# Exercise prompt
Copy each line of the listing below where the word "mobil" turns up.

# Provided entries
^^^^^^^^^^^^^^^^

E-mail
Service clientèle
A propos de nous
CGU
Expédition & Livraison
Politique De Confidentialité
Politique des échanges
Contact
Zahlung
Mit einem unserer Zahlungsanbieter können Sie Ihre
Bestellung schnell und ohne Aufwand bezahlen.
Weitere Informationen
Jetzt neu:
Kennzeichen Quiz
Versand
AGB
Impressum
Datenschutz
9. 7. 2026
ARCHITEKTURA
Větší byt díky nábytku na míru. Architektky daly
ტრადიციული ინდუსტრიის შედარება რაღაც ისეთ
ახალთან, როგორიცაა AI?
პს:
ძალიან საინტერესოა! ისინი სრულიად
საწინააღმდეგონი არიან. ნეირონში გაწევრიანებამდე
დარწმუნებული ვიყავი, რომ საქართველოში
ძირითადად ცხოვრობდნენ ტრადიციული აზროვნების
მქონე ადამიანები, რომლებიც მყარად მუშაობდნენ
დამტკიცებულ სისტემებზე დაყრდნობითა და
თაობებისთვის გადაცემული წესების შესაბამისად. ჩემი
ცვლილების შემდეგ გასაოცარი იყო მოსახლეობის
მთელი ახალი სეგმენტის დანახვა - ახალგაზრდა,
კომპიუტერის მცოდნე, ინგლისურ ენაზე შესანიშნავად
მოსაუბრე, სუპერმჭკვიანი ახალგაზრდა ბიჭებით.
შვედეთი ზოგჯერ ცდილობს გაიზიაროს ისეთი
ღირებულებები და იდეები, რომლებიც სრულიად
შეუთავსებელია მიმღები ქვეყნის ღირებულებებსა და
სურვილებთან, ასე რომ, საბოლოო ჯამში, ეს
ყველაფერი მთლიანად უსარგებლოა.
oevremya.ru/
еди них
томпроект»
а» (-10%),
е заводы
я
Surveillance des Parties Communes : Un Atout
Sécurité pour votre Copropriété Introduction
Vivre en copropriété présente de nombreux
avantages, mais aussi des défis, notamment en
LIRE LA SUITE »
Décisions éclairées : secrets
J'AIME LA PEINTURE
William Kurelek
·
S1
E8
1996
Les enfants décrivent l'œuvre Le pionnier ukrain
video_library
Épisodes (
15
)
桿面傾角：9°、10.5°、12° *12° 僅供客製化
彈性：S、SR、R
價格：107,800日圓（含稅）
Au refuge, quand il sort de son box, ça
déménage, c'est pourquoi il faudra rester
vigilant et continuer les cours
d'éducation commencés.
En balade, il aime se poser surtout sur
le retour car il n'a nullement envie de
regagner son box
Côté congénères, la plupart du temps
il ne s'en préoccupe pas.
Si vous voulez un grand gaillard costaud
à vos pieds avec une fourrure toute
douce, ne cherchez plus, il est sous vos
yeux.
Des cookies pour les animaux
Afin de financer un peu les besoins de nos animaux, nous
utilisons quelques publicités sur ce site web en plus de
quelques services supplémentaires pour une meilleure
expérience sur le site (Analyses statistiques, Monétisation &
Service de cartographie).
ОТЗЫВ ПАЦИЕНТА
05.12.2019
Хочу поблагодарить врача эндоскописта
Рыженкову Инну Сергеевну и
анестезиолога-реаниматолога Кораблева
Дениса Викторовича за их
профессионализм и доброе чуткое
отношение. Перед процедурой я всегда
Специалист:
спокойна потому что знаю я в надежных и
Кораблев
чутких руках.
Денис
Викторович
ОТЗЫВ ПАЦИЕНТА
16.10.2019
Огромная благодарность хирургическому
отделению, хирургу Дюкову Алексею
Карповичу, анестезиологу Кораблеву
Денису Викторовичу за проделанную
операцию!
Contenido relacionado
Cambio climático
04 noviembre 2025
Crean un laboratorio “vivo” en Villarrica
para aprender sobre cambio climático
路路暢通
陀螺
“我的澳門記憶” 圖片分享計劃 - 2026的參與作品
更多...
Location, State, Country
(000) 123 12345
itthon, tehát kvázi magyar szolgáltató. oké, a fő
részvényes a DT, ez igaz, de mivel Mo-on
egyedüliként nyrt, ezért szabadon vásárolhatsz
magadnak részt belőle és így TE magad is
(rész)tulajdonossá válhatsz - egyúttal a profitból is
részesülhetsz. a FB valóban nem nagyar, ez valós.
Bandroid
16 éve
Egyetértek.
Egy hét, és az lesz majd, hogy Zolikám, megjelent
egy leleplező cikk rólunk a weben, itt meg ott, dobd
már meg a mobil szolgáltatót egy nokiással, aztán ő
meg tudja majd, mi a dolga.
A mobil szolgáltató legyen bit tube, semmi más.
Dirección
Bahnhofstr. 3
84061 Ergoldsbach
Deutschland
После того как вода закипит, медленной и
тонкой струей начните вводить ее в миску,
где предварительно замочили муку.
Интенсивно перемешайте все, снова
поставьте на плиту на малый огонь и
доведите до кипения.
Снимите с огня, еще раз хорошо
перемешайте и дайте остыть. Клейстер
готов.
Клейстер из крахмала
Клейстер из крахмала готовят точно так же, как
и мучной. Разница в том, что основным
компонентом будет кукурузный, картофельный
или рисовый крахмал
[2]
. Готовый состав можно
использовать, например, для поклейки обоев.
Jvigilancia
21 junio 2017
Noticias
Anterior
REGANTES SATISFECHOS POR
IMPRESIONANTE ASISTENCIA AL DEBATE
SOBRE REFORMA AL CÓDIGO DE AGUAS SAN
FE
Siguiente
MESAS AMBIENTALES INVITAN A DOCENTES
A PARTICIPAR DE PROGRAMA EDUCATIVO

^^^^^^^^^^^^^^^^

# Solution to this problem
már meg a mobil szolgáltatót egy nokiással, aztán ő
A mobil szolgáltató legyen bit tube, semmi más.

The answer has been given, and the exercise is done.